Проскользнув в Ратушу, я на скорую руку еще раз проглядел архив мэра, но не смог обнаружить ничего, проливающего хоть какой-то свет на его исчезновение, которое, я все больше к этому склонялся, не было связано с д-ром Хоффманом, а являлось самым заурядным самоубийством, каковое могло произойти где угодно, в любое время — под влиянием сиюминутного отчаяния, ибо не знаю как, но я догадался, что мэр был склонен к хандре. Исполнив свой долг Инспектора Достоверности, я снова оставил Ратушу на попечение единственного зевающего клерка и отправился в бар, куда отвел меня накануне владелец порно-шоу. Но заправлял там уже не дородный негр. Только златокожая девушка, намного более индианка, чем я сам, в узеньком мини из светлой полосатой хлопчатобумажной ткани протирала бокалы, бесцельно уставившись на белый свет, что царил на улице, где в забитых сточных канавах шумно жужжали мясные мухи; хоть я и описал ей хозяина механического порно-шоу, она не смогла вспомнить, видела ли его когда-либо.
Посему я кое-как домучил свой ординарный бренди и решил немного пофланировать по главной аллее, ныне — вотчине летних радостей, реализуемых, правда, с какой-то особой безмолвной вялостью.

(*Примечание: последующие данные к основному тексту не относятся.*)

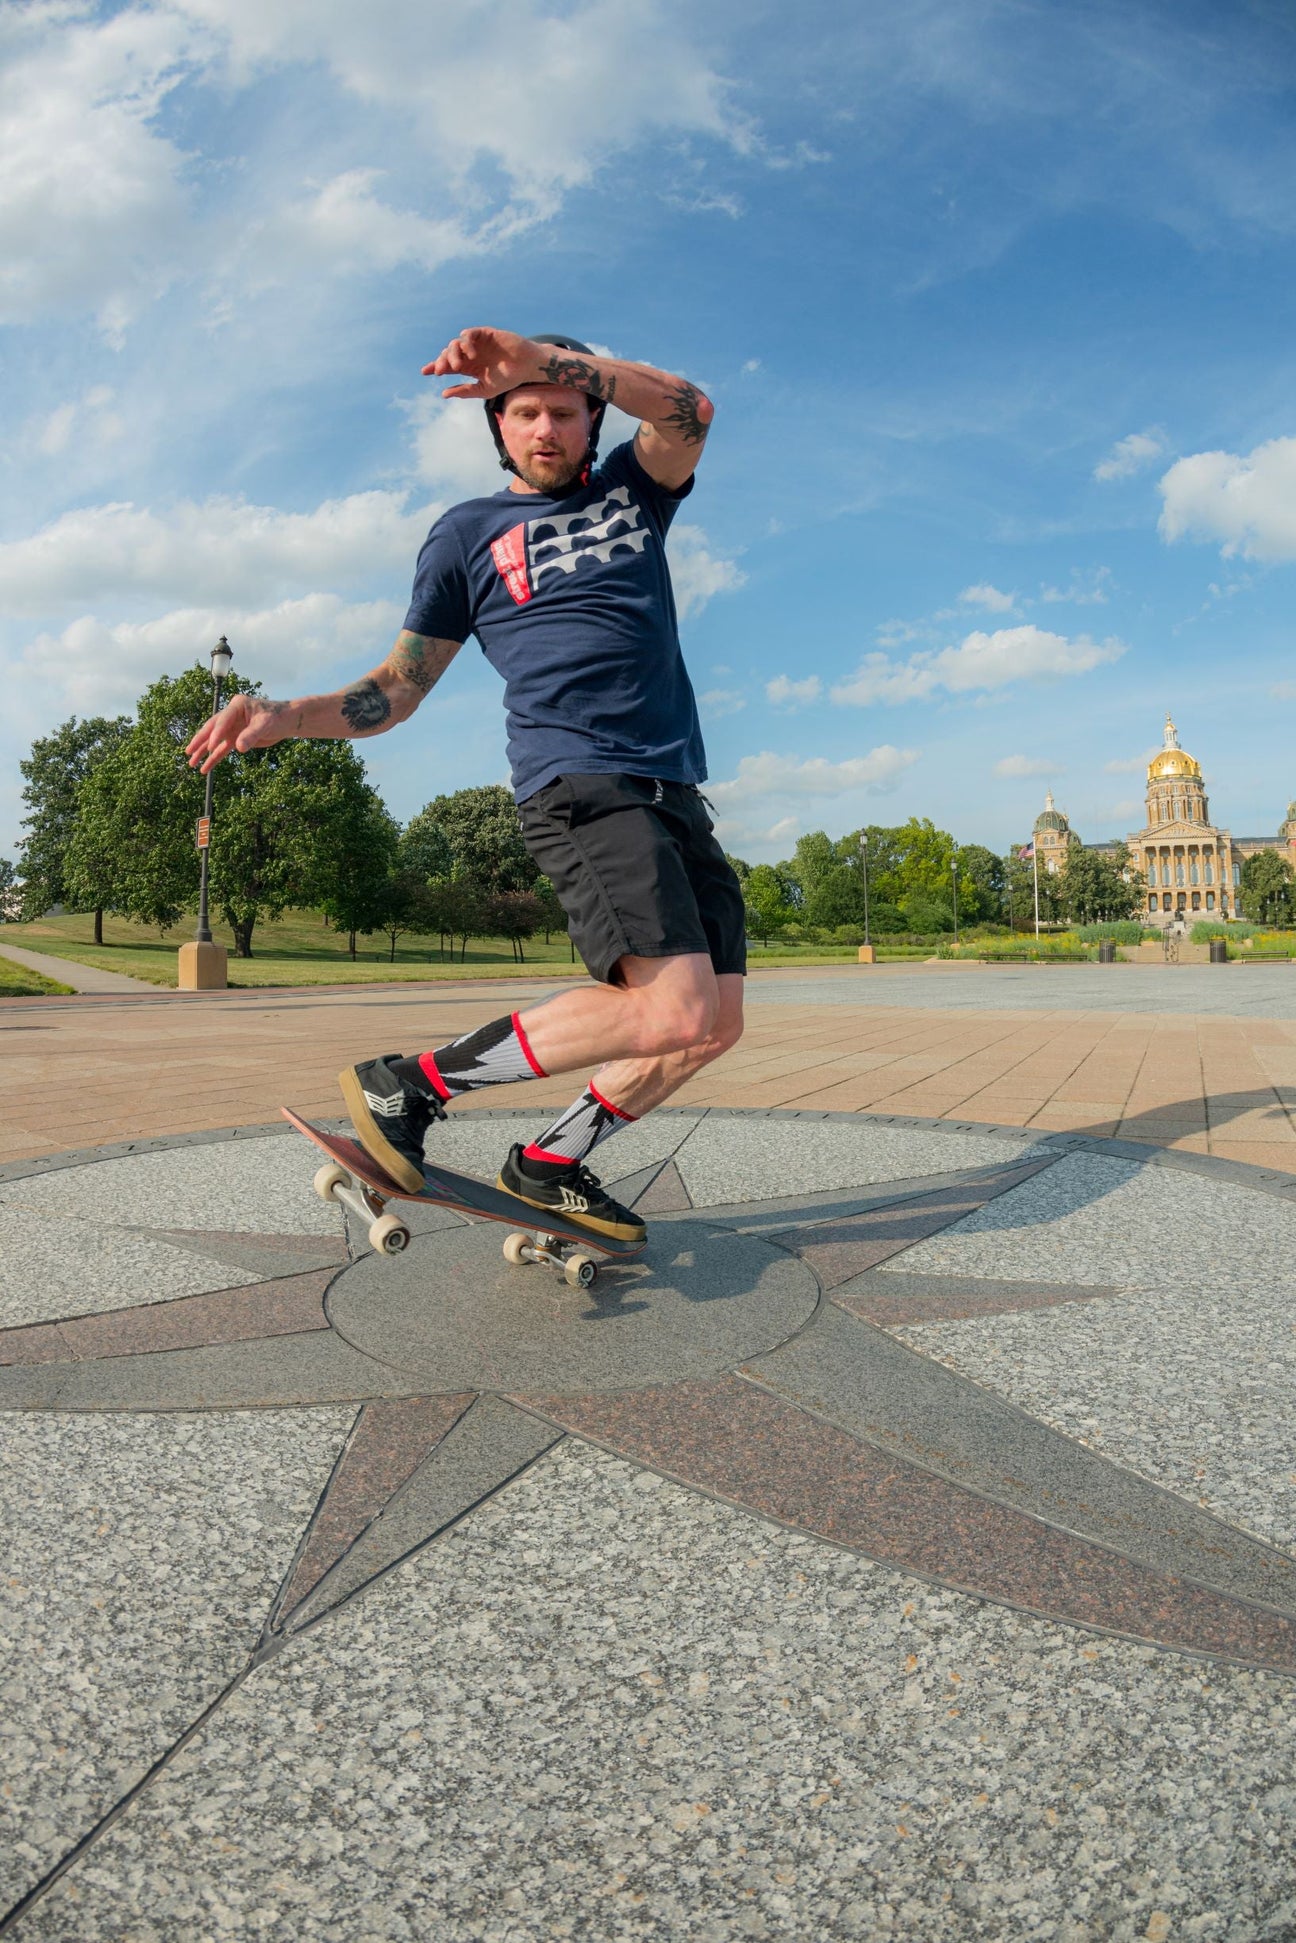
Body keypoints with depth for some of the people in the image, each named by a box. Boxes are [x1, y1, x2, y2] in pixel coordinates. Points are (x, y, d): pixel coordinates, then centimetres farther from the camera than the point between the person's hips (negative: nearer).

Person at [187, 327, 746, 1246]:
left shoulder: (633, 489, 20)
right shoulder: (468, 533, 12)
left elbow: (689, 412, -3)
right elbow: (398, 689, 11)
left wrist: (547, 355, -14)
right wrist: (286, 716, -7)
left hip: (676, 789, 6)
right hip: (581, 784, -5)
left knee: (717, 1026, 0)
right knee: (672, 1012, -24)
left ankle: (550, 1161, 15)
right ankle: (407, 1085, -13)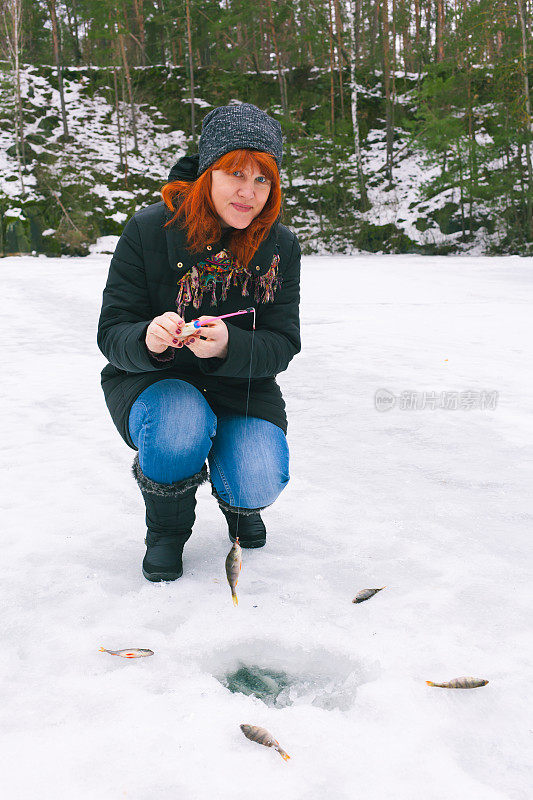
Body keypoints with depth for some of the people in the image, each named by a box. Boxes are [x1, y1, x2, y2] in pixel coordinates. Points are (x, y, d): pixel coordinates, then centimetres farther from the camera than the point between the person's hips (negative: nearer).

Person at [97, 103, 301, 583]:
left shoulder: (280, 245, -7)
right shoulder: (148, 229, -14)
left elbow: (282, 345, -9)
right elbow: (112, 333, -12)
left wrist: (228, 345, -33)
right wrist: (148, 339, -38)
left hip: (242, 386, 2)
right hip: (152, 382, -1)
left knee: (259, 486, -24)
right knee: (179, 429, -36)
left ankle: (237, 499, 19)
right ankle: (166, 530, -1)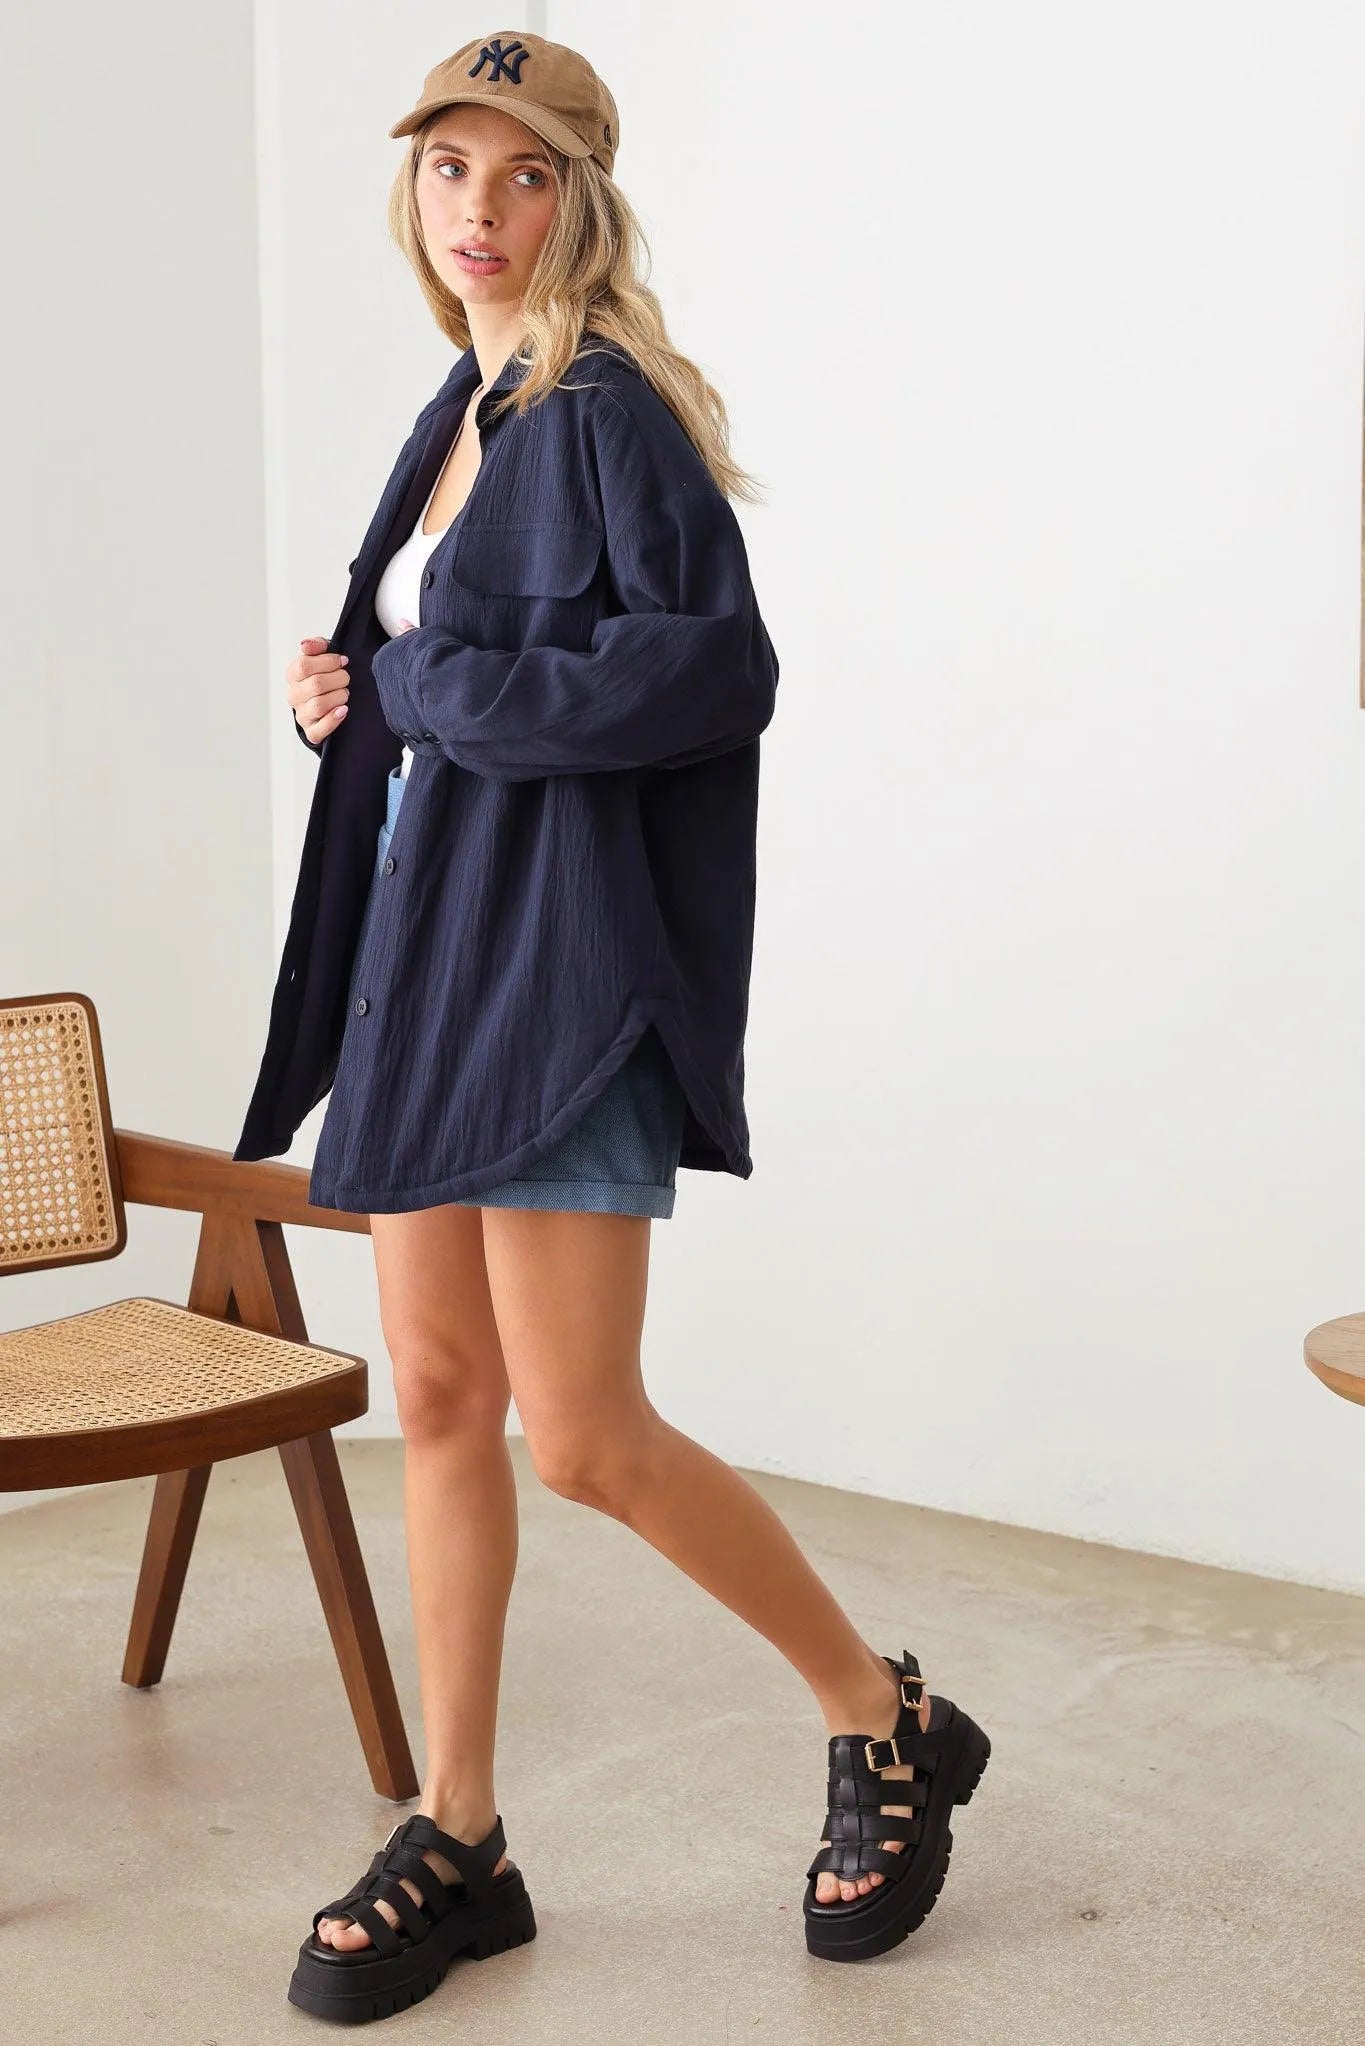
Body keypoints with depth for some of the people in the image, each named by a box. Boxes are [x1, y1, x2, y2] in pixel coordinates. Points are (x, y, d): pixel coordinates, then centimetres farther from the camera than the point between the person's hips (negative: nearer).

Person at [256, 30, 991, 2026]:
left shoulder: (610, 409, -9)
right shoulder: (461, 414, 17)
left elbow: (720, 665, -21)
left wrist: (427, 688, -15)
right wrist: (354, 697, 5)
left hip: (558, 950, -9)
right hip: (427, 944, 9)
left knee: (582, 1433, -8)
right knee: (440, 1397, 9)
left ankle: (890, 1718, 14)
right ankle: (458, 1844, 19)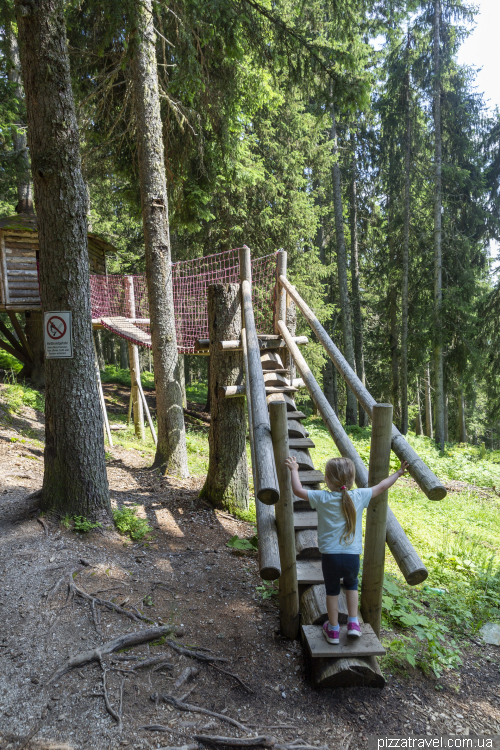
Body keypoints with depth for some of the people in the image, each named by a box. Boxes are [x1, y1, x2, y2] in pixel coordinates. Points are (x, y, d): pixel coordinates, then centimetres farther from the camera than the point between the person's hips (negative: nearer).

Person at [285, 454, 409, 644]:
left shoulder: (322, 498, -10)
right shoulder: (359, 496, -4)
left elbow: (298, 490, -3)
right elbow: (381, 487, 8)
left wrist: (294, 469, 11)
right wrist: (398, 473, 22)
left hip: (330, 556, -2)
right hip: (353, 557, 2)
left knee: (332, 591, 20)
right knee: (351, 584, 30)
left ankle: (333, 630, 32)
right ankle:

Пока я глазел, облокотившись о железные перила, на чопорную океанскую зыбь, сзади послышалось постукивание. Стараясь по возможности не привлекать к себе внимания, я оглянулся. Старик спешил мимо меня в сопровождении трескучего стаккато трости, бормоча что-то под нос; на безопасном расстоянии я отправился за ним следом.
Я не берусь описать его походку — как сначала он со стуком устанавливал перед собой трость и, раскачиваясь, наполовину перекидывал через нее свое тело, победоносно пыхтя и задыхаясь, словно на каждом шагу бросал вызов и побеждал обычные законы движения. При всем при том он умудрялся предаваться этой старческой акробатике с такой немыслимой скоростью, будто в палке у него были запрятаны пружины — и в стоптанных каблуках башмаков тоже. Он был неописуемо грязен. Похоже, он ночевал в канализации.